陈羡一走,燕若惜仿佛失去了禁锢,立刻恢复了行动!这算什么?
轻薄吗?
不是吧,他年纪四五十岁,而且看着自己的目光很和蔼。
就好像,透过自己,再看母亲一样。
那是一种血浓于水的感觉,燕若惜以前只在父母身上感受过,连薛伯都没有给她这种感觉。
可他是陈家人,自己该恨他的!陈羡来的快,走的也快,一时间又只剩下燕若惜三人。
“你和陈家——有关系?”
祝修缘看着燕若惜,问出了一直音绕在心里的问题。
“没有。”
燕若惜摇头。
祝修缘深深看了她一眼,没有追问,转头对着宗师道:“师叔祖,既然陈宗师放我们离开,那这三公里之内,应该再无江北宗师了,劳烦你先带燕小姐到边界等我。
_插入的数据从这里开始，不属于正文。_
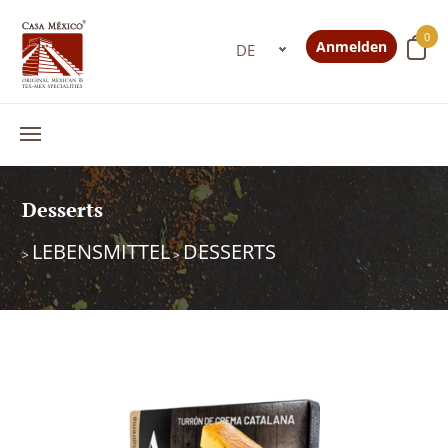
0
Anmelden
Desserts
LEBENSMITTEL
DESSERTS
>
>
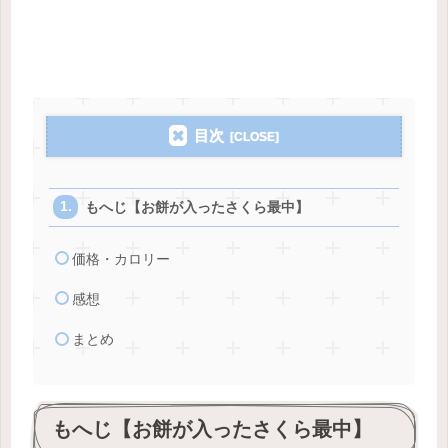
目次
もへじ【お餅が入ったさくら最中】
価格・カロリー
感想
まとめ
もへじ【お餅が入ったさくら最中】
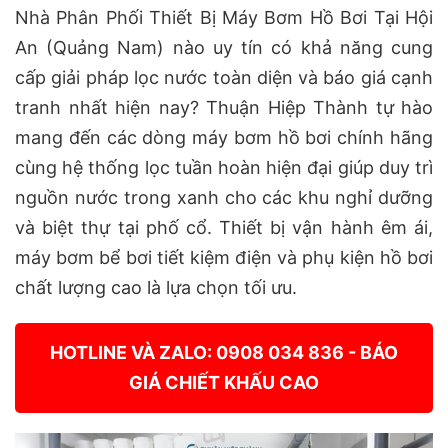
Nhà Phân Phối Thiết Bị Máy Bơm Hồ Bơi Tại Hội
An (Quảng Nam) nào uy tín có khả năng cung
cấp giải pháp lọc nước toàn diện và báo giá cạnh
tranh nhất hiện nay? Thuận Hiệp Thành tự hào
mang đến các dòng máy bơm hồ bơi chính hãng
cùng hệ thống lọc tuần hoàn hiện đại giúp duy trì
nguồn nước trong xanh cho các khu nghỉ dưỡng
và biệt thự tại phố cổ. Thiết bị vận hành êm ái,
máy bơm bể bơi tiết kiệm điện và phụ kiện hồ bơi
chất lượng cao là lựa chọn tối ưu.
HOTLINE VÀ ZALO: 0908 034 836 - BÁO
GIÁ CHIẾT KHẤU CAO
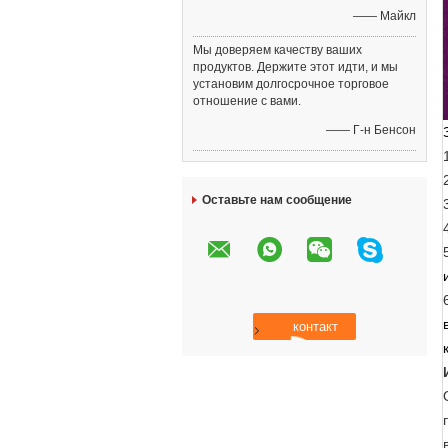
—— Майкл
Мы доверяем качеству ваших
продуктов. Держите этот идти, и мы
установим долгосрочное торговое
отношение с вами.
—— Г-н Бенсон
Оставьте нам сообщение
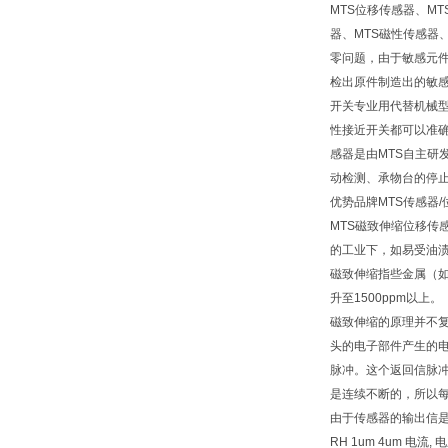
MTS位移传感器、M
器、MTS磁性传感器
零问题，由于敏感元件
检出原件制造出的敏感
开关专业用代替机械
性接近开关都可以准确无
感器是由MTS自主研
动检测、承物台的停
优势品牌MTS传感器
MTS磁致伸缩位移
的工业下，如易受油
磁致伸缩指些金属（如
升至1500ppm以上。
磁致伸缩的原理并不
头的电子部件产生的
脉冲。这个返回信脉
是连续不断的，所以
由于传感器的输出信
RH 1um 4um 电流, 电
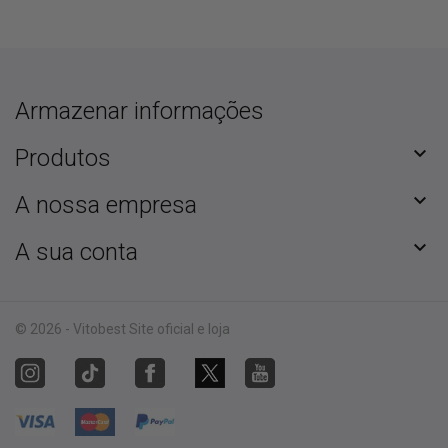
Armazenar informações

Produtos

A nossa empresa

A sua conta
© 2026 - Vitobest Site oficial e loja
”
“好!”
念玄点了点头,眼神有些担忧:“注意安全,现在我们在江北已经是众矢之的。”
“嗯,我会注意的,两个小时后,若是我还不回来,师叔祖就带着燕小姐入西陵吧!我跟父亲说了,他会派人接应的。”
老和尚闻言点了点头,没有追问。
旁边的燕若惜倒是有些疑惑:“你现在回去,可不一定能够出来,好几道气息都朝着这个方向过来了。”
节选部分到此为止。